GOAL OF THE EXERCISE:
Only a number is wanted here: the count of lines in the entries below that contain the word "Smørmosevej".

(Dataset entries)
+-------+
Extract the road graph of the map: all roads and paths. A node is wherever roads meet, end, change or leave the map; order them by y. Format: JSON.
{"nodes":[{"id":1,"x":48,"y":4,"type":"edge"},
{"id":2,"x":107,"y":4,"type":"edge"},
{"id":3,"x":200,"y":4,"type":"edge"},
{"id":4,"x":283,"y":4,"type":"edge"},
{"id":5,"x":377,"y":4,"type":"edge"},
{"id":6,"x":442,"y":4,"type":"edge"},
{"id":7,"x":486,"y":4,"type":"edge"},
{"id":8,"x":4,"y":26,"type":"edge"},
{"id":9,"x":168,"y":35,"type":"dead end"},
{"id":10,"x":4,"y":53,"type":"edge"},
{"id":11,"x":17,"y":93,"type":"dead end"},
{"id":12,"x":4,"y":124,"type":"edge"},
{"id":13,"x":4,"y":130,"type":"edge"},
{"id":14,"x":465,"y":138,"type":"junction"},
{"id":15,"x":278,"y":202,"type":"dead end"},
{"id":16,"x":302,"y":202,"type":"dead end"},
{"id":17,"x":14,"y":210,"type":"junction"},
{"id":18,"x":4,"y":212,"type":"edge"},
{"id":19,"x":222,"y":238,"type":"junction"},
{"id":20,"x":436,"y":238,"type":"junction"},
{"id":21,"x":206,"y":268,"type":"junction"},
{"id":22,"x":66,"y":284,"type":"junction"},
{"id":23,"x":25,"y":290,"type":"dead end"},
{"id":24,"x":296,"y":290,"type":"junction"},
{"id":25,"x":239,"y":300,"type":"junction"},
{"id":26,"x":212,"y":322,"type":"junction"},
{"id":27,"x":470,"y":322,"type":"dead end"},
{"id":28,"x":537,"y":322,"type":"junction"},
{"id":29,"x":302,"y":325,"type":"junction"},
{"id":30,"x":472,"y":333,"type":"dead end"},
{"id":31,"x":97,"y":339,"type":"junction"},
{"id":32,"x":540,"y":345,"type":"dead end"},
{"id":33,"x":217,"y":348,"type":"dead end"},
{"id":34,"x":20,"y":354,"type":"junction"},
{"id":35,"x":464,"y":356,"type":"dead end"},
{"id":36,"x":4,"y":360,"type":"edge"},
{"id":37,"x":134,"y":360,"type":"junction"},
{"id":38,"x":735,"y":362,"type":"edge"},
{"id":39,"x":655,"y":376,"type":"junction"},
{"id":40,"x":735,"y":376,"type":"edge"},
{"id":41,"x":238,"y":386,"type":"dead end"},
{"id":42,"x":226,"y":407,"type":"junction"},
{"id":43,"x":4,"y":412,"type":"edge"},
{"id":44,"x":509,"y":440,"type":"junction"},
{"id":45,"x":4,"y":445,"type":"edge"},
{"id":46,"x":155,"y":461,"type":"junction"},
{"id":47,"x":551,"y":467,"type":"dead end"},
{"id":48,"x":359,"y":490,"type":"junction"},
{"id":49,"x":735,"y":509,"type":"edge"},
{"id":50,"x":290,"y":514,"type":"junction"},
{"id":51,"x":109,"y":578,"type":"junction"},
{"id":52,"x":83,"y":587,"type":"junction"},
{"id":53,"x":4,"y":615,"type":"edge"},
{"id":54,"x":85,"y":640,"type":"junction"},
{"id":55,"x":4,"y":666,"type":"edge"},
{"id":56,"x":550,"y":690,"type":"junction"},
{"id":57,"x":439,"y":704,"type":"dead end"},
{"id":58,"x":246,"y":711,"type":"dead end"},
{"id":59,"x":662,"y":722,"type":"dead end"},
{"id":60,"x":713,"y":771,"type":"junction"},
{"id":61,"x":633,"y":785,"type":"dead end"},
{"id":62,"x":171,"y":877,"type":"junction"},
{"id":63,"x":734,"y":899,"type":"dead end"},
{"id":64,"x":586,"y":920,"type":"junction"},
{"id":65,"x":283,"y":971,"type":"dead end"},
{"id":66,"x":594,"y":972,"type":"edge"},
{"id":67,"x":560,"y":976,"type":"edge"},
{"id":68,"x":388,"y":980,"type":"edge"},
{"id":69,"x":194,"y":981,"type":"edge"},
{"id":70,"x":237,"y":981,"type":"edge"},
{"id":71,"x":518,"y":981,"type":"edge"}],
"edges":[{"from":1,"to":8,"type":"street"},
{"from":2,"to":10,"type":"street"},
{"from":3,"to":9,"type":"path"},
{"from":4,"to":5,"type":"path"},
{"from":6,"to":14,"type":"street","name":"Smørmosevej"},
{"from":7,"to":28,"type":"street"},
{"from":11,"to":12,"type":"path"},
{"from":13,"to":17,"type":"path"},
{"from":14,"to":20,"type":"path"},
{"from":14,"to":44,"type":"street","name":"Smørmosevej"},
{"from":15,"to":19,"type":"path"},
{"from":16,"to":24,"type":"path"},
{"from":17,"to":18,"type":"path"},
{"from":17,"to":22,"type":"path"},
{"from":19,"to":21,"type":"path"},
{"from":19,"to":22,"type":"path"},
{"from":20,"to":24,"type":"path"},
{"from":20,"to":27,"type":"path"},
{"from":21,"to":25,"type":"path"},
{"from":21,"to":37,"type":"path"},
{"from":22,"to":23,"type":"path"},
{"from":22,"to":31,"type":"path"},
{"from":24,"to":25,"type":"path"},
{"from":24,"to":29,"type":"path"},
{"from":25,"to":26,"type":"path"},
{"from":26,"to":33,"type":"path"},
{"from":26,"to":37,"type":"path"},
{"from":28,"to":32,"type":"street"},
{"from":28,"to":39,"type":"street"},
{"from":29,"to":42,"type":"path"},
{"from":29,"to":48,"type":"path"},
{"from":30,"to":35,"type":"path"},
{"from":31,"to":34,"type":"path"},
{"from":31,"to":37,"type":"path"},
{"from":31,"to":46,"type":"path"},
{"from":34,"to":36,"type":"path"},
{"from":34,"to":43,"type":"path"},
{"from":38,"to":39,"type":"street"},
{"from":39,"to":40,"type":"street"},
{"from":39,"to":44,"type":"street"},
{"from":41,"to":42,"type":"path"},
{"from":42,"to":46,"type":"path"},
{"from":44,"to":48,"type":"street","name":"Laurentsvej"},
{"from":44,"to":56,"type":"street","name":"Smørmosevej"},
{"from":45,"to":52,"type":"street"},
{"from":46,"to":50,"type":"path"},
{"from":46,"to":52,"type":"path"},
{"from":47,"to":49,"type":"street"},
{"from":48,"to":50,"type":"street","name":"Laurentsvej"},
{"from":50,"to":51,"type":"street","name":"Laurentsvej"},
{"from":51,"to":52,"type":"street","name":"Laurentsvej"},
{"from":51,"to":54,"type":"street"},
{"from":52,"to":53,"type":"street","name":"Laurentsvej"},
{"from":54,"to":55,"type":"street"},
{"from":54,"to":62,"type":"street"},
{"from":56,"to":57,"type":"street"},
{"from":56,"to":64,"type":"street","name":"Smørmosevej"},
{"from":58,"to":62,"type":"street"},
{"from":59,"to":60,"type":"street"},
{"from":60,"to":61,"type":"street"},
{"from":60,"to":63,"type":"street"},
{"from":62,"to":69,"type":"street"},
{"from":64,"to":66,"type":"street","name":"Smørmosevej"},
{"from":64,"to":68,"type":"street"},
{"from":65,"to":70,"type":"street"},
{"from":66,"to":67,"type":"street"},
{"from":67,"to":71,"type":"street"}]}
+-------+
EXERCISE RESPONSE:
5